26 Haziran 2017 00:53

Darbe girişiminde kimin eli kimin cebinde belli değil!

Darbe girişiminde kimin eli kimin cebinde belli değil!

Fotoğraf: Envato

Paylaş

15 Temmuz darbe girişiminin arkasında Ergenekoncu-ulusalcı generaller olsaydı, herhalde bugüne kadar darbe girişimi ile ilgili bilmediğimiz hiçbir şey kalmamış olacaktı. Oysa gelin görün ki, darbe girişiminin üzerinden yaklaşık bir yıl geçtiği halde bu girişimle ilgili karanlık noktalar azalmak şöyle dursun her gün ortaya çıkan yeni gelişmelerle birlikte daha da artıyor. Daha vahimi ise, “TBMM Darbe Girişimi Araştırma Komisyonu” raporunda ve darbenin siyasi ayağının araştırılması için komisyon kurulması için verilen önergenin reddedilmesinde olduğu gibi, bu darbe girişiminin karanlıkta kalmış taraflarının ortaya çıkartılmasının bizzat iktidar partisinin milletvekilleri tarafından engellenmiş/engelleniyor olmasıdır. İktidar her fırsatta HDP ve CHP’yi FETÖ işbirlikçisi ilan ediyor, Kılıçdaroğlu’nun ‘Adalet Yürüyüşü’nü bile FETÖ ile ilişkilendiriyor ama bu partilerin FETÖ’nün bütün ilişkilerinin açığa çıkartılması için attığı her adımı yine iktidar engelliyor.

Garip bir durum değil mi?

İşte bu garabetin son perdesi. 

Darbe girişiminin merkezi ‘Akıncı üssü’nde yakalanan ‘FETÖ İmamı’ Adil Öksüz’ün serbest bırakılmasıyla ilgili hazırlanan iddianame. Bu iddianameye göre Başbakanlık Müşaviri Ali İhsan Sarıkoca, darbe girişiminden sonra Akıncı üssüne gelerek darbenin kilit isimlerinden Adil Öksüz’le görüşüyor. İddianamede Sarıkoca’nın “Kendisine ‘Bu kadar sivil vatandaşı İslamiyetteki hangi kritere dayanak öldürdünüz’ diye sordum. Adil Öksüz bana cevaben ‘Biz bunları tasvip etmiyoruz’ dedi. Her şeyi anlatması gerektiğini söyledim. Bu sayede belki ahiretini kurtarabileceğini söyledim. Başını eğip sessiz kaldı” ifadesi yer alıyor. 

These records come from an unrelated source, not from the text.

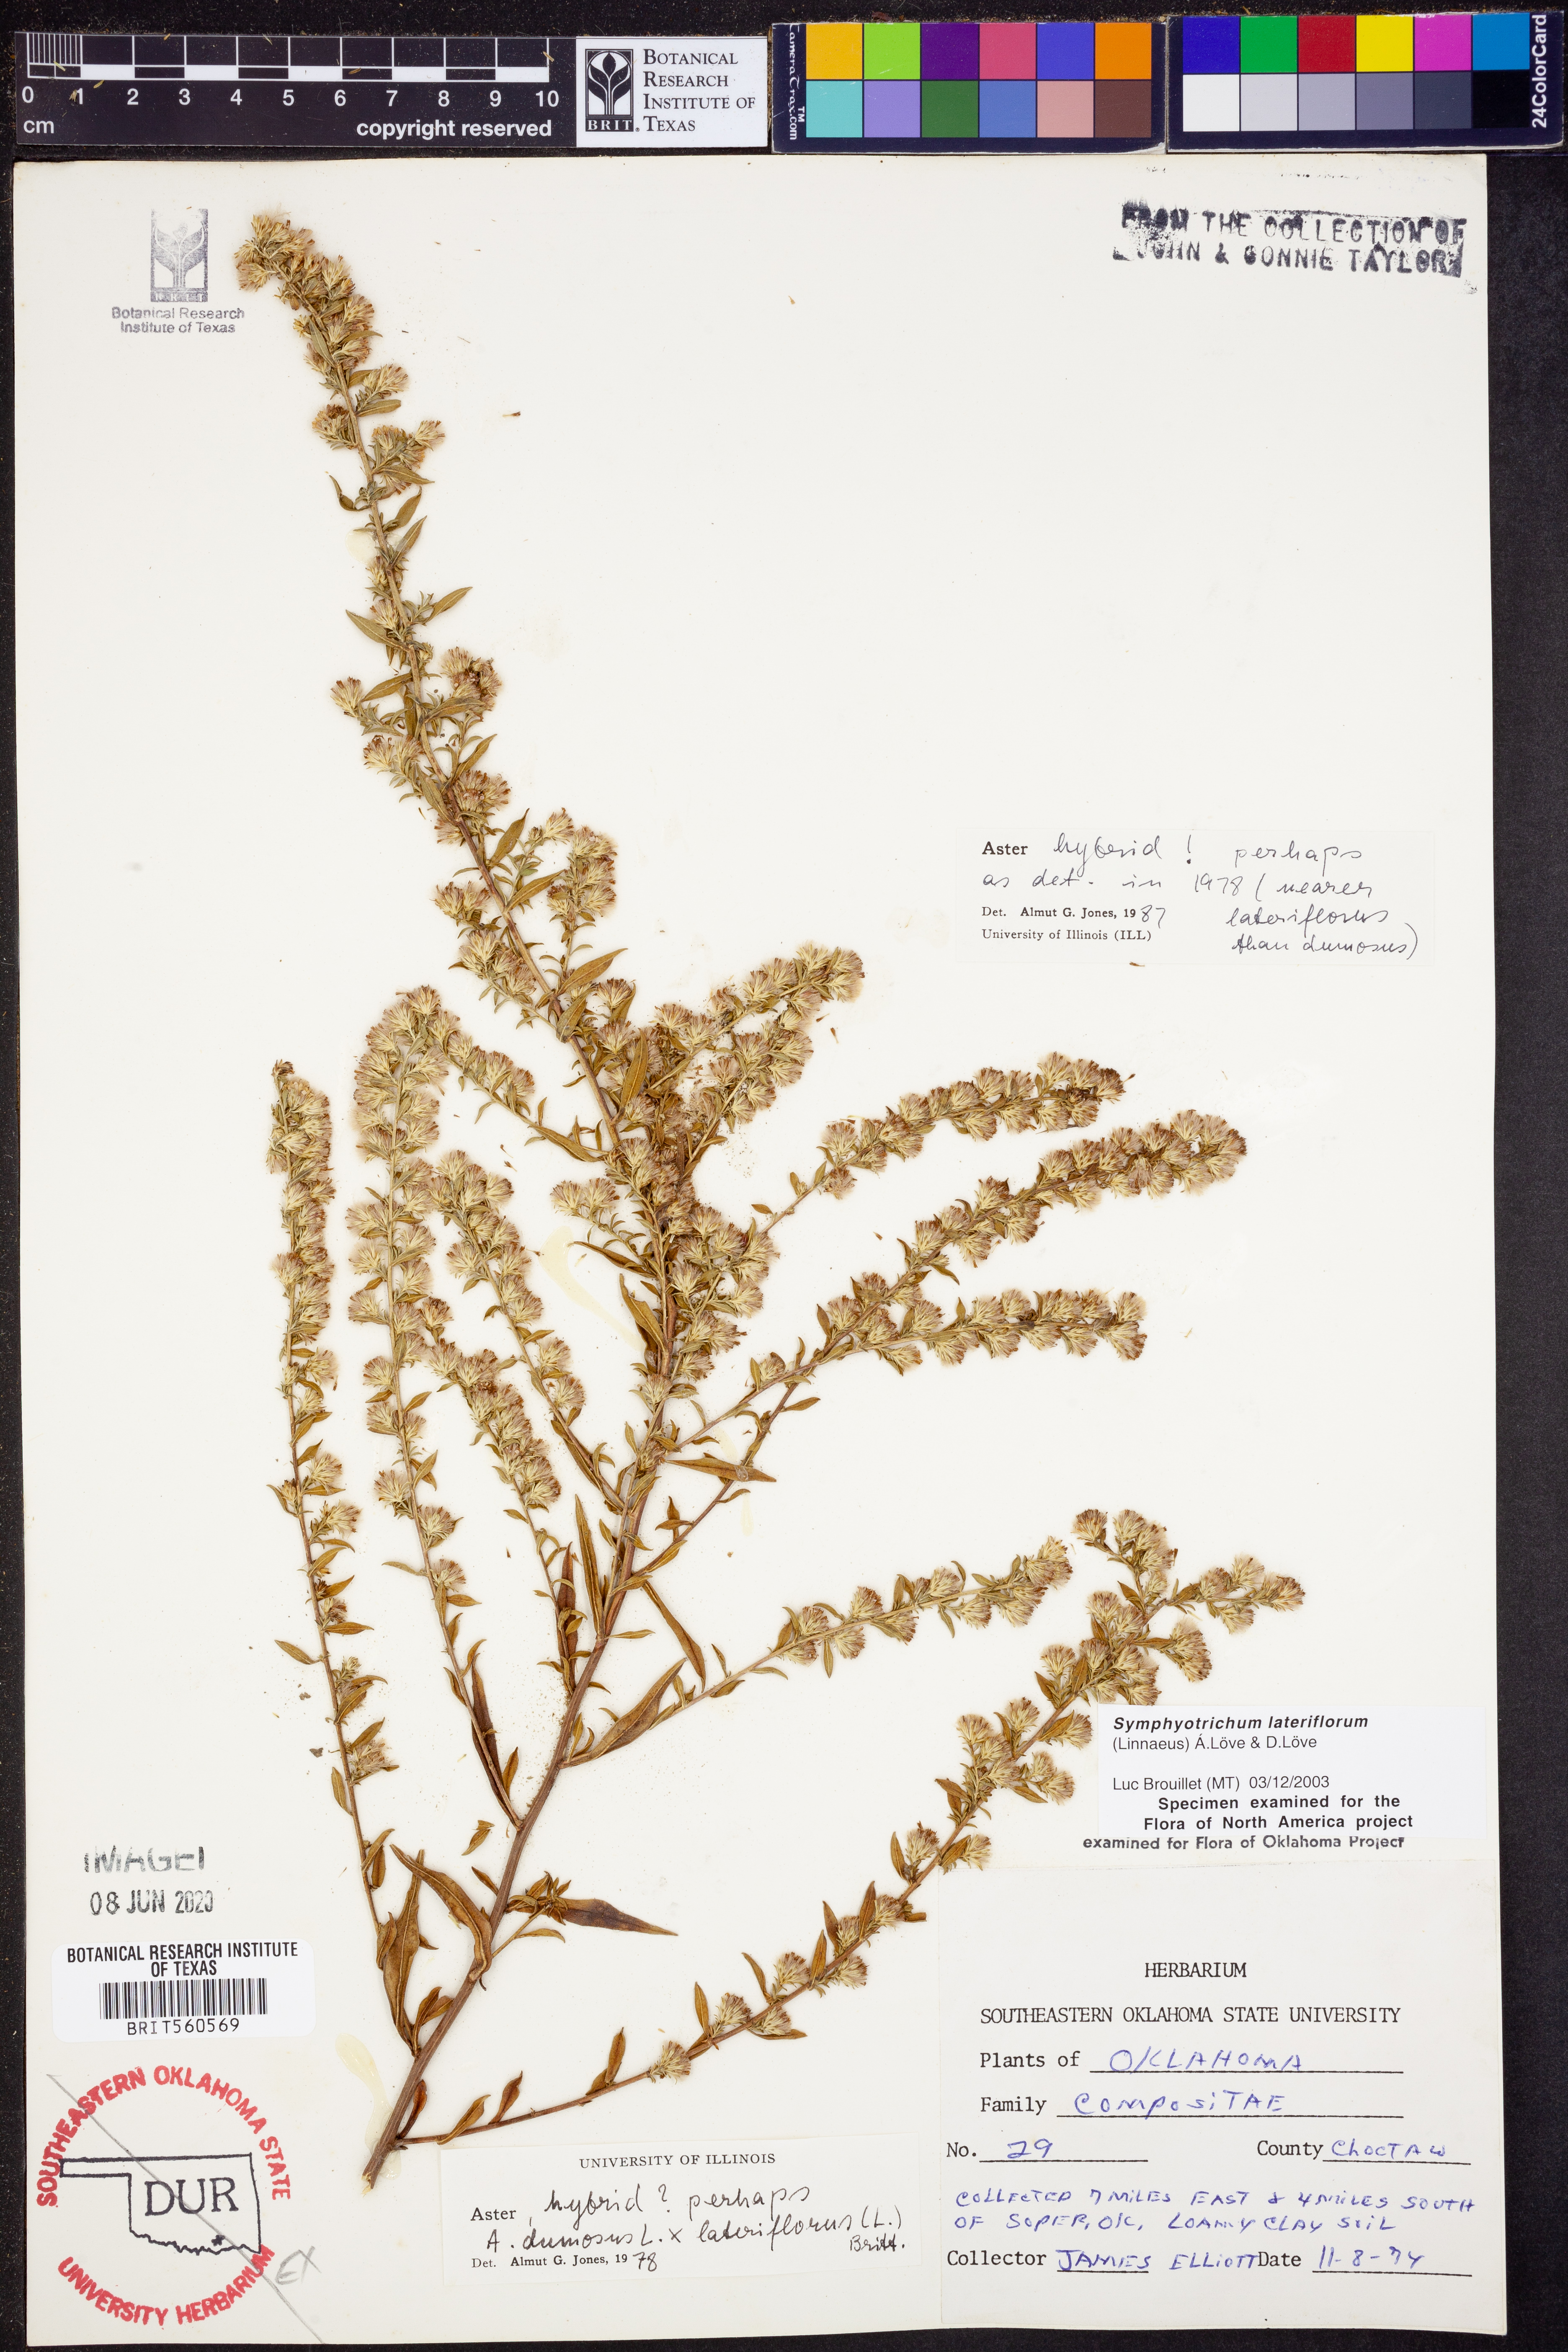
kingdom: Plantae
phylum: Tracheophyta
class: Magnoliopsida
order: Asterales
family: Asteraceae
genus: Symphyotrichum
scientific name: Symphyotrichum lateriflorum
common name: Calico aster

CHP Sözcüsü Bülent Tezcan haklı olarak soruyor: “Sarıkoca, darbe gecesi Akıncı üssüne gidiyor ve orada diyorlar ki;‘FETÖ’nün imamı bir doçent var burada.’ Adil Öksüz’ün FETÖ imamı olduğu biliniyor. Ne zaman? Gözaltındayken. Karşılıklı ayet okuyorlar birbirlerine. Bu karşılıklı ayet okumanın sonunda dönüp serbest bırakılıyor. Jandarma biliyor, emniyet biliyor, başbakanlık müşaviri biliyor. Şimdi biz ‘kontrollü darbe’ dediğimizde nasırına basılmış gibi bağıranlara sesleniyorum. Bu ifadeler size ithaf olunur. Başbakanlık müşavirinin o gece Akıncı üssünde işi nedir?” 

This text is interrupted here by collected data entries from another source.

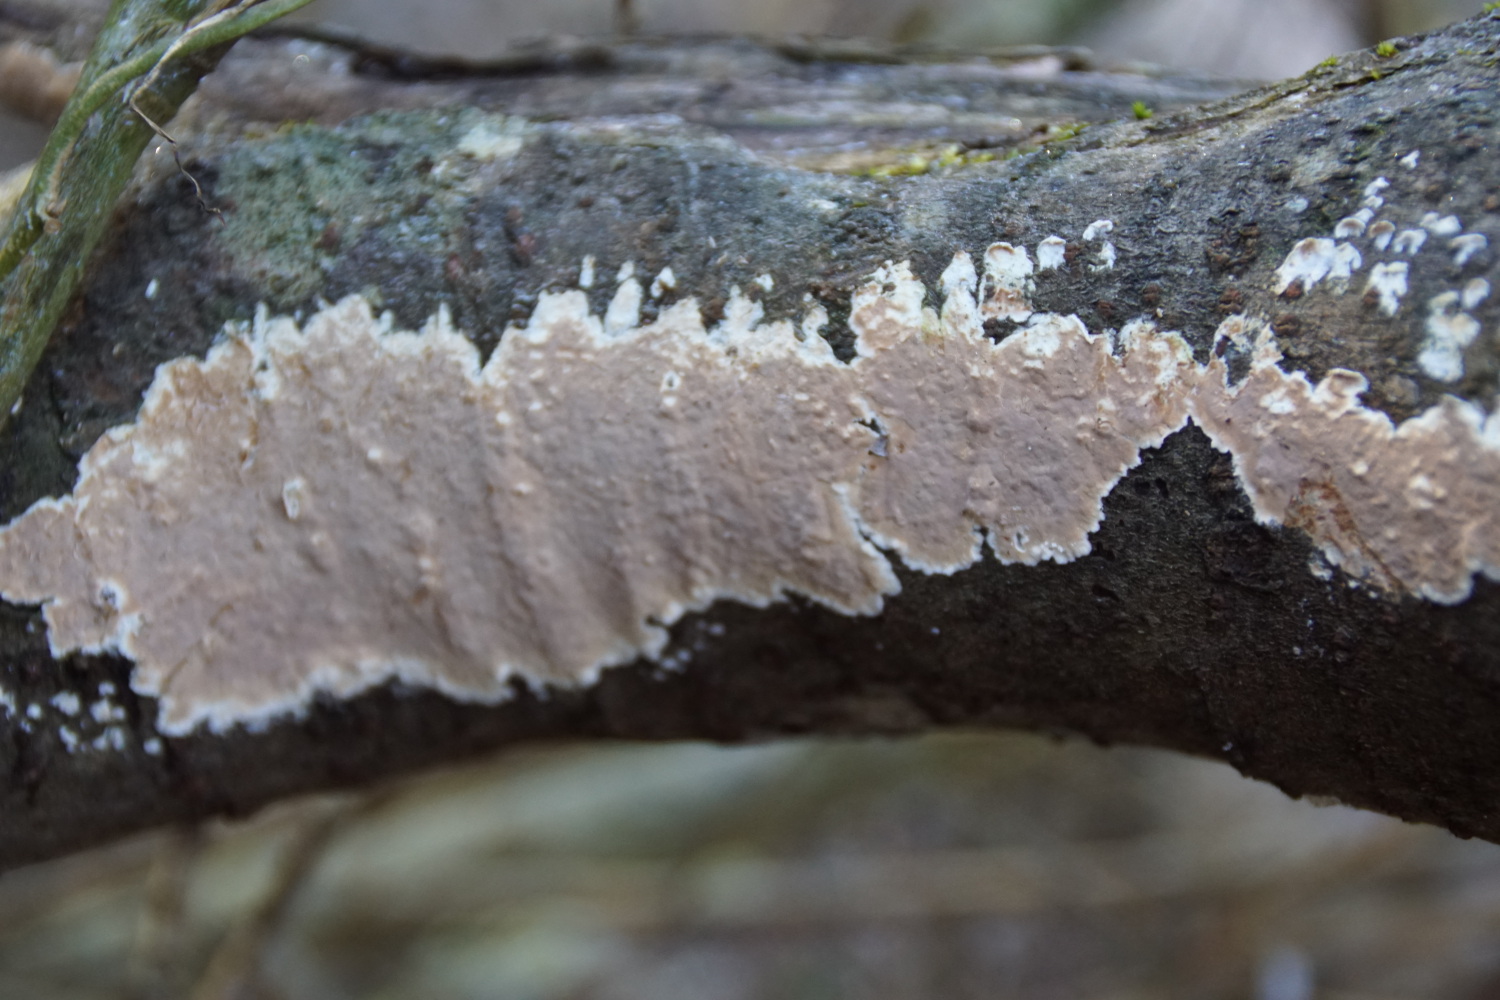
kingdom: Fungi
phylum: Basidiomycota
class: Agaricomycetes
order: Agaricales
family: Physalacriaceae
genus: Cylindrobasidium
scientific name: Cylindrobasidium evolvens
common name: sprækkehinde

Daha ilginci Sarıkoca’nın ifadesinde bu görüşmeyle ilgili “Daha sonra ben bunu sayın Cumhurbaşkanına bir yakını vasıtasıyla bildirdim, haber verdim” demesidir.

Geçtiğimiz ay yine darbe girişimini MİT’e haber veren Binbaşı O.K.’nın birçok soru işaretine yol açan ifadesi ortaya çıkmıştı. O.K. bu ifadesinde: “Bir helikopter Hakan Fidan’ı alacak, diğer helikopterin ne yapacağını bilmiyorum. Bana (MİT’te) ne olacağını sordular, ben de büyük bir faaliyet olabileceğini, hatta darbe faaliyeti olabileceğini söyledim. ‘Çok kan akacak’ dediklerine göre, bu faaliyetin iyi niyetli bir faaliyet olmadığını söyledim. Hatta kendilerine YAŞ kararlarında FETÖ’cülere karşı büyük bir temizlik olabileceği sürekli yazılıyor. Bu nedenle YAŞ öncesinde bir darbe faaliyeti olabileceğini söyledim” diyordu. Bu ihbardan sonra MİT ile Genelkurmay ile telefon trafiği yaşanıyor. 15 Temmuz günü saat 18.00’de MİT Müsteşarı Hakan Fidan, Genelkurmay karargâhına giderek burada Genelkurmay Başkanı Orgeneral Hulusi Akar’la görüşüyor. Fidan saat 20.20’ye kadar karargâhta Akar’la görüşüyor. Fidan’ın karargâhtan ayrılmasından sonra saat 21.00’de darbeciler Genelkurmay Başkanı Akar’ı etkisiz hale getiriyor ve darbe girişimi başlıyor.

Cumhurbaşkanı Erdoğan darbe girişimini saat 21.30’da eniştesinden öğrendiğini söylüyor. Başbakanı ise, bu girişimle ilgili olarak kimse arayıp sormuyor.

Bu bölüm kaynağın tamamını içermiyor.